Pre-Stuxnet, Post-Stuxnet: Everything Has Changed, Nothing Has Changed

Conference:  Black Hat USA 2022



The keynote speaker discusses the evolution of cybersecurity since the discovery of Stuxnet and Aurora campaigns, and the need to pay attention to signals that portend future threats.
  • Stuxnet and Aurora campaigns highlighted vulnerabilities in critical infrastructure and launched a new era of massive espionage and supply-chain hacks
  • Despite advancements in cybersecurity, the world is still surprised by predictable threats
  • Threat actors are becoming more sophisticated and consequential
  • New signals in Ukraine, Iran, and the US portend future threats
  • It's important to pay attention to these signals and be prepared for future threats
The speaker mentions that business customers no longer have dramatic security stories to share because they have been using AI-powered cyber protection that just works. This highlights the need for effective cybersecurity measures to prevent security breaches and avoid dramatic stories.

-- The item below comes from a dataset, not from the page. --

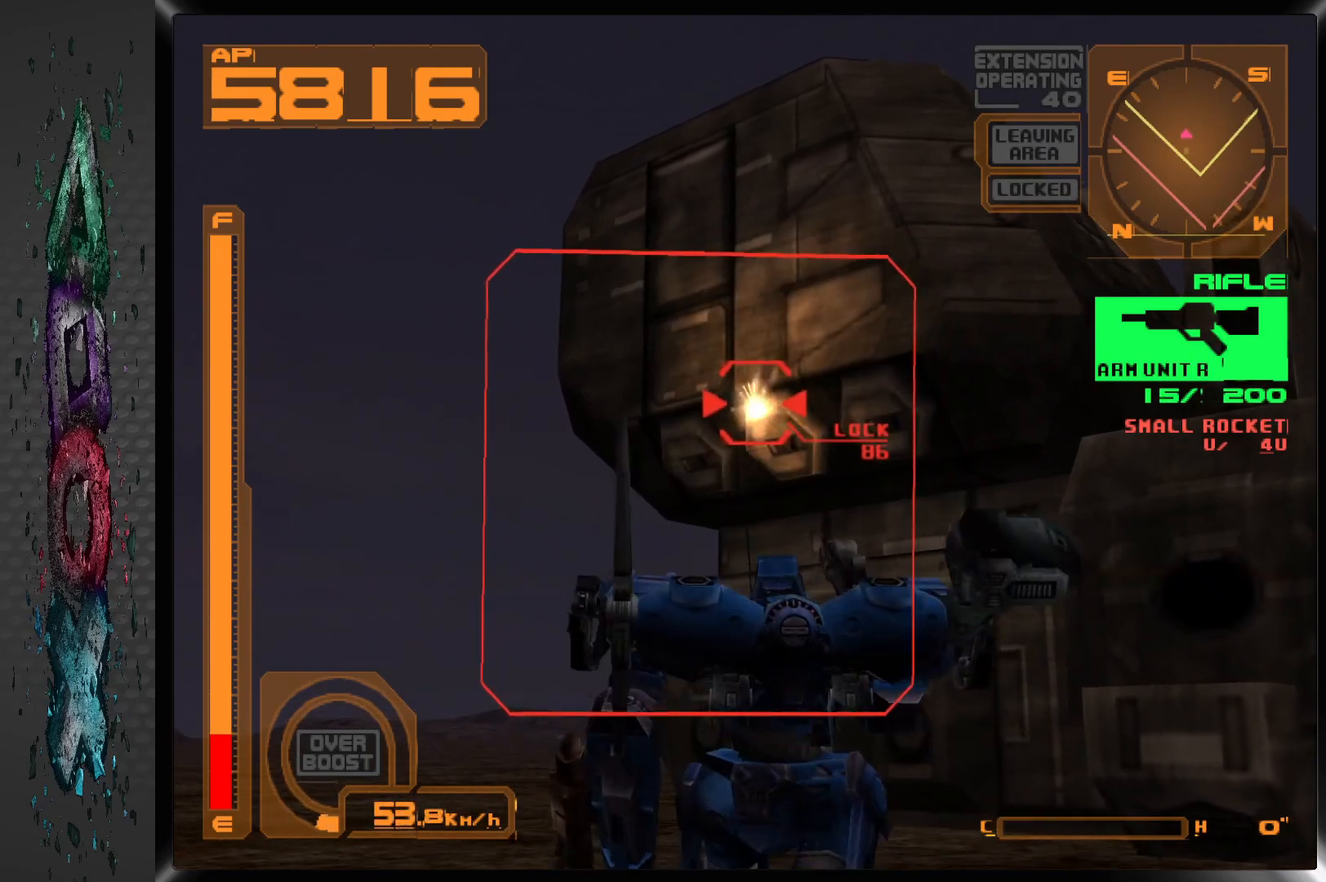
Gameplay with a controller (PlayStation layout); each line is a JSON object with the inputs held at the frame after it. "events" lists button and stick changes between this image and that frame as [ms after this image, input, new state], when the widget could be followed in between.
{"buttons": ["SQUARE", "R1"], "left_stick": "center", "right_stick": "center", "events": [[33, "DPAD_DOWN", "up"], [33, "R1", "up"], [117, "R1", "down"], [300, "R1", "up"], [450, "R1", "down"]]}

When Stuxnet was discovered in 2010, it shone a light on vulnerabilities in critical infrastructure that few had noticed before. The security community, largely focused on IT networks, had its eyes opened to a vast sector it had previously ignored — the operational networks and industrial control systems that manage pipelines, railways, the electric grid, water treatment plants, manufacturing and so many other pivotal industries. Cybersecurity suddenly became inextricably linked to national security. But it shouldn’t have been a surprise to anyone.Likewise, that same year, the Aurora campaign that hit Google, RSA and dozens of other companies, launched a new era of massive espionage and supply-chain hacks. Threat actors became more sophisticated, and their operations more consequential — witness the OPM hack, DNC breach, NotPetya and SolarWinds. But the growing sophistication of operations shouldn’t have been a surprise to anyone.A lot has changed in cybersecurity in the years since BlackHat was founded and Stuxnet was discovered, and a lot of advancements have been made. Yet despite a multi-billion dollar security industry and increased government focus on threats, the world is still surprised when threat actors pivot to new, but often wholly predictable, directions.There are few things that truly blindside us, however. The rest cast signals long before they occur. What happened with Colonial Pipeline was foreseeable, as was the growing threat of ransomware and the problems created by security issues with voting systems.Today we are seeing new signals that portend what’s to come. We see them in Ukraine, we see them in Iran, and we see them in the U.S. At BlackHat’s 25-year mark, it’s important not only to look back at where we came from — but also where we are headed. There’s a lot of activity in cyberspace that heralds the latter. Is anyone paying attention?